The “mealness” also tells us something else. The Jews celebrated each Passover by eating the feast with their families. The Passover is a family meal. Then why was Jesus pulling his disciples out of their families and organizing a Passover meal with them? Because he was creating an altogether new family. When you have been raised with brothers and sisters, you share a powerful bond. You have been through everything with them; you have more common experiences with them than with anyone else. Earlier Jesus had said, “Whoever does God’s will is my brother and sister and mother” (Mark 3:35). As one writer put it: “What binds [Christians] together is not common education, common race, common income levels, common politics, common nationality, common accents, common jobs, or anything else of that sort. Christians come together . . . because they have been saved by Jesus Christ. . . . They are a band of natural enemies who love one another for Jesus’s sake.”60 When you take the Lord’s Supper, you are doing it with brothers and sisters, with family. This bond is so life-transforming that it creates a basis for unity as strong as if people had been raised together.
Finally, the Lord’s Supper does something more beautiful yet: It points toward our future with Jesus. As he presides over the Passover with his disciples, he tells them the rest of the story of the world in two sentences: “This is my blood of the covenant, which is poured out for many . . . I tell you the truth, I will not drink again of the fruit of the vine until that day when I drink it anew in the kingdom of God.” He is saying that this Passover meal makes the ultimate feast possible, and in so doing, draws an inexorable arc between the events of the ensuing three days and their consummation in the future.
Jesus’s words call to mind some of the stunning prophecies about the future kingdom. Psalm 96:12–13 says, “All the trees of the forest will sing for joy; they will sing before the LORD, for he comes, he comes to judge the earth.” Isaiah 55:12 says, “The mountains and the hills will burst into song before you, and all the trees of the field will clap their hands.”
If you put seeds into a pot of soil and then put it away in the dark, away from the sun, the seeds go into dormancy. They can’t grow to their potential. But if you bring the pot with seeds into the presence of the sun, all that has been locked within them bursts forth. The Bible says that everything in this world—not just we human beings but even the plants, the trees, the rocks—is dormant. These things are just shadows of what they have been, would be, and will be in the presence of their Creator. When the Lamb of God presides over the final feast and the presence of God covers the earth again, the trees and the hills will clap and dance, so alive will they be. And if trees and hills will be able to clap and dance in the future kingdom, picture what you and I will be able to do.
The Lord’s Supper gives us a small, but very real, foretaste of that future.

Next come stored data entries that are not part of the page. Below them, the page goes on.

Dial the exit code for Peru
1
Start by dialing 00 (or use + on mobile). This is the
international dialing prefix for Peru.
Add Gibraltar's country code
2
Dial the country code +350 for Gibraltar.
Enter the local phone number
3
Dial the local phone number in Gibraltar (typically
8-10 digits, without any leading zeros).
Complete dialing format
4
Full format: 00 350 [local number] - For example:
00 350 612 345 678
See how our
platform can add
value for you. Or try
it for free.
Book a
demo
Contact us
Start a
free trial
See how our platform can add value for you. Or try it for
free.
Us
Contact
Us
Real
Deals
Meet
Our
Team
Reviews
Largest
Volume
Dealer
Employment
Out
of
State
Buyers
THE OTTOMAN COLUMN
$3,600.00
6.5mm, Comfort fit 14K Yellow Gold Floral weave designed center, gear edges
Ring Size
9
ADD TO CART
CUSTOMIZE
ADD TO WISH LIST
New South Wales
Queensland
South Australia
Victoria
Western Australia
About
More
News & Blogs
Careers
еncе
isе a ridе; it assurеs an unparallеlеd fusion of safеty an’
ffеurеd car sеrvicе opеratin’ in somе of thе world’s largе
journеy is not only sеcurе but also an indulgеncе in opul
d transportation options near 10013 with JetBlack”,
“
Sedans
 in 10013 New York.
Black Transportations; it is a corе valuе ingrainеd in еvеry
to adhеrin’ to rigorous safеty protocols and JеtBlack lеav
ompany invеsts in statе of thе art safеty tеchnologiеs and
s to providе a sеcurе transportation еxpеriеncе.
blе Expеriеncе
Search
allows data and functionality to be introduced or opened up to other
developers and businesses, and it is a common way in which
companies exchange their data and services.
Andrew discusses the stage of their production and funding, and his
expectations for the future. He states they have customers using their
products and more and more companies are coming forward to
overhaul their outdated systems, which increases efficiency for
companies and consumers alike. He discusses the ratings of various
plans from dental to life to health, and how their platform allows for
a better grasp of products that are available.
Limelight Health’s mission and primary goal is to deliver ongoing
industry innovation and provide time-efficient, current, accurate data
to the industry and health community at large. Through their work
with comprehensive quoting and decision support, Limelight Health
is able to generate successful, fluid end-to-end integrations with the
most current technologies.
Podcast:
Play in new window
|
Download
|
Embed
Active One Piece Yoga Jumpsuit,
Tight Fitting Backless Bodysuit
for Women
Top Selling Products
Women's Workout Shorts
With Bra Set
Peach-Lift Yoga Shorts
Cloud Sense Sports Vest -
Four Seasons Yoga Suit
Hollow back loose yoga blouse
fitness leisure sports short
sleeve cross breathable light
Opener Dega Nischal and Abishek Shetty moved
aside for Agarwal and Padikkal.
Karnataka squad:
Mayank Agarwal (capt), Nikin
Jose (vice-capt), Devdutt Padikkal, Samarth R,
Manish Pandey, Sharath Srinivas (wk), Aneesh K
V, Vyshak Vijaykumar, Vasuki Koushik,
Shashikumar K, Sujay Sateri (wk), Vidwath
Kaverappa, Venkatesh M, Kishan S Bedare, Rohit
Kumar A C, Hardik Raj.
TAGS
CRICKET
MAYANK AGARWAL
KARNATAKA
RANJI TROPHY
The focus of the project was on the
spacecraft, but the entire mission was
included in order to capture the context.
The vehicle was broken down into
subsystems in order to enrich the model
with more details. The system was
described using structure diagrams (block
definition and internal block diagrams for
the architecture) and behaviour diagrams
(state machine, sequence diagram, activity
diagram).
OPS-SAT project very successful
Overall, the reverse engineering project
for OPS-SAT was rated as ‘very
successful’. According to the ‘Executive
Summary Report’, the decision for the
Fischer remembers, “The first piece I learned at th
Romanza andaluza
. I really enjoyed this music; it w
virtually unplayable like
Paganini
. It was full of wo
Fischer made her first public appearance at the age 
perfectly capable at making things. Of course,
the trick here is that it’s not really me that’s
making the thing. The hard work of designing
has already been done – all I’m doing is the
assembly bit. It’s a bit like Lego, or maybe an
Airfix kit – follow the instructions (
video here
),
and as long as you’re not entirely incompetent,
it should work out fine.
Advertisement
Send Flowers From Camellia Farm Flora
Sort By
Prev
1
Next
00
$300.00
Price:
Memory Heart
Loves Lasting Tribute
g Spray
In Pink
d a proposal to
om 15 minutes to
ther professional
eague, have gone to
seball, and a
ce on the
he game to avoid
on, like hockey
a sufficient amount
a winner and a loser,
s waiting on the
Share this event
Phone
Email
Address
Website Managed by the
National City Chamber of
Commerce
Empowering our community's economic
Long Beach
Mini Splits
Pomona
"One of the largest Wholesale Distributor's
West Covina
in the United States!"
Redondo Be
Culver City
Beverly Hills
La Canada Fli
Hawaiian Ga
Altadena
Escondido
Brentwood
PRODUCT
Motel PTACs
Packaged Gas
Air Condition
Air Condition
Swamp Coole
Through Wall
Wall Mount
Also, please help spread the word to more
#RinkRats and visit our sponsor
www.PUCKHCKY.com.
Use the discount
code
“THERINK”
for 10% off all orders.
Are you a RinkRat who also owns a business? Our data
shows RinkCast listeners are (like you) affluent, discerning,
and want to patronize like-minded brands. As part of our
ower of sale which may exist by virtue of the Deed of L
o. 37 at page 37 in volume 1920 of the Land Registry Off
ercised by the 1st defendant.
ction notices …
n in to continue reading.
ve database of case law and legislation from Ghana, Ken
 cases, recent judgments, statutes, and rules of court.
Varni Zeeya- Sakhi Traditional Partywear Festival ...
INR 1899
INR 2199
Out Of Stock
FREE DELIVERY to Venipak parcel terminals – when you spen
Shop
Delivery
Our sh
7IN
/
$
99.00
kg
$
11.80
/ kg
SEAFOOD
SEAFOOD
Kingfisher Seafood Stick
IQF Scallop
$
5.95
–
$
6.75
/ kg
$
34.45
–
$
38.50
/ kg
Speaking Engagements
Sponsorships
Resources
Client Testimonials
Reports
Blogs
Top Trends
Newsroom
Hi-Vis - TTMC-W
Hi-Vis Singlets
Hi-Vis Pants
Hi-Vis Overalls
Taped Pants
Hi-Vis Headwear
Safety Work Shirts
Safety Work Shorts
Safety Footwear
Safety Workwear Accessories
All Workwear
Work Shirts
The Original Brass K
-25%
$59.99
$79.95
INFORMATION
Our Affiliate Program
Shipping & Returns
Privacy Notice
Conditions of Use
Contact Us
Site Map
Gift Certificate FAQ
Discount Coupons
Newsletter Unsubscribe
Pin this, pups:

Imagine you were in Egypt just after that first Passover. If you stopped Israelites in those days and said, “Who are you and what is happening here?” they would say, “I was a slave, under a sentence of death, but I took shelter under the blood of the lamb and escaped that bondage, and now God lives in our midst and we are following him to the Promised Land.” That is exactly what Christians say today. If you trust in Jesus’s substitutionary sacrifice, the greatest longings of your heart will be satisfied on the day you sit down for that eternal feast in the promised kingdom of God.